---------- STUDY TEXT

International Shipping – Customs Brokerage

If you have never ordered an item from outside of your country, you might have missed a great opportunity to explore a vast range of high fidelity audio products available globally at great price for outstanding performance.

Here is a quick list of in’s and out’s for international order:

1. When you order from a vendor located outside of your country, you (the buyer) is the importer of the item you purchased, in the eyes of your country’s customs.

2. As an importer, you are legally bound to pay government assessed tax and duty at the time of the item arrived to your country’s customs, before it is being released to you by courier delivery driver. Your international seller is not responsible for the tax and duty in your country as they are a foreign entity.

3. International courier such as Fedex, DHL or UPS etc all have in-house customs brokers to process the paperwork to help you complete your importation seamlessly. You do not have to run around to find a customs broker to represent you to import your parcel.

4. Your international seller (located in another country) will attach ‘customs invoice’ with the parcel when the courier picked up the parcel in the seller’s country. This ‘customs invoice’ has detailed description of the item and its ‘declared customs value’ for duty and tax assessment. It is the seller’s responsibility to provide the ‘customs invoice’ with the parcel, but sometimes this attached document is lost in transit during parcel handling. In that case, the courier’s customs broker at your country will call you to request a new copy of the ‘customs invoice’ before they can clear customs for you.

--------------------

YOUR INSTRUCTIONS: Quote the international shipping text word for word, in full. The data after this point comes from a different source than the shipping text.

---------- DATA RECORDS

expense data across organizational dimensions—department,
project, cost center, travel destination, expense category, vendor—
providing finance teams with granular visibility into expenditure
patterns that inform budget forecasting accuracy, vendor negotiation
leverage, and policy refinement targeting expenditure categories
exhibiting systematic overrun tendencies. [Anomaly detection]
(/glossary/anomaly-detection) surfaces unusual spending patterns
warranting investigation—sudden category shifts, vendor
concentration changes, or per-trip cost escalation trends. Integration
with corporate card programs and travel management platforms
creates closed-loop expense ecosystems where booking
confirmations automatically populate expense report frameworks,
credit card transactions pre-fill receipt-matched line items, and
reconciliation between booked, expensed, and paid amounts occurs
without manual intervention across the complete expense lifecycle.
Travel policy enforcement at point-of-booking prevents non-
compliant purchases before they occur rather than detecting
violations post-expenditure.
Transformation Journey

--------------------

ANSWER BOX:
International Shipping – Customs Brokerage

If you have never ordered an item from outside of your country, you might have missed a great opportunity to explore a vast range of high fidelity audio products available globally at great price for outstanding performance.

Here is a quick list of in’s and out’s for international order:

1. When you order from a vendor located outside of your country, you (the buyer) is the importer of the item you purchased, in the eyes of your country’s customs.

2. As an importer, you are legally bound to pay government assessed tax and duty at the time of the item arrived to your country’s customs, before it is being released to you by courier delivery driver. Your international seller is not responsible for the tax and duty in your country as they are a foreign entity.

3. International courier such as Fedex, DHL or UPS etc all have in-house customs brokers to process the paperwork to help you complete your importation seamlessly. You do not have to run around to find a customs broker to represent you to import your parcel.

4. Your international seller (located in another country) will attach ‘customs invoice’ with the parcel when the courier picked up the parcel in the seller’s country. This ‘customs invoice’ has detailed description of the item and its ‘declared customs value’ for duty and tax assessment. It is the seller’s responsibility to provide the ‘customs invoice’ with the parcel, but sometimes this attached document is lost in transit during parcel handling. In that case, the courier’s customs broker at your country will call you to request a new copy of the ‘customs invoice’ before they can clear customs for you.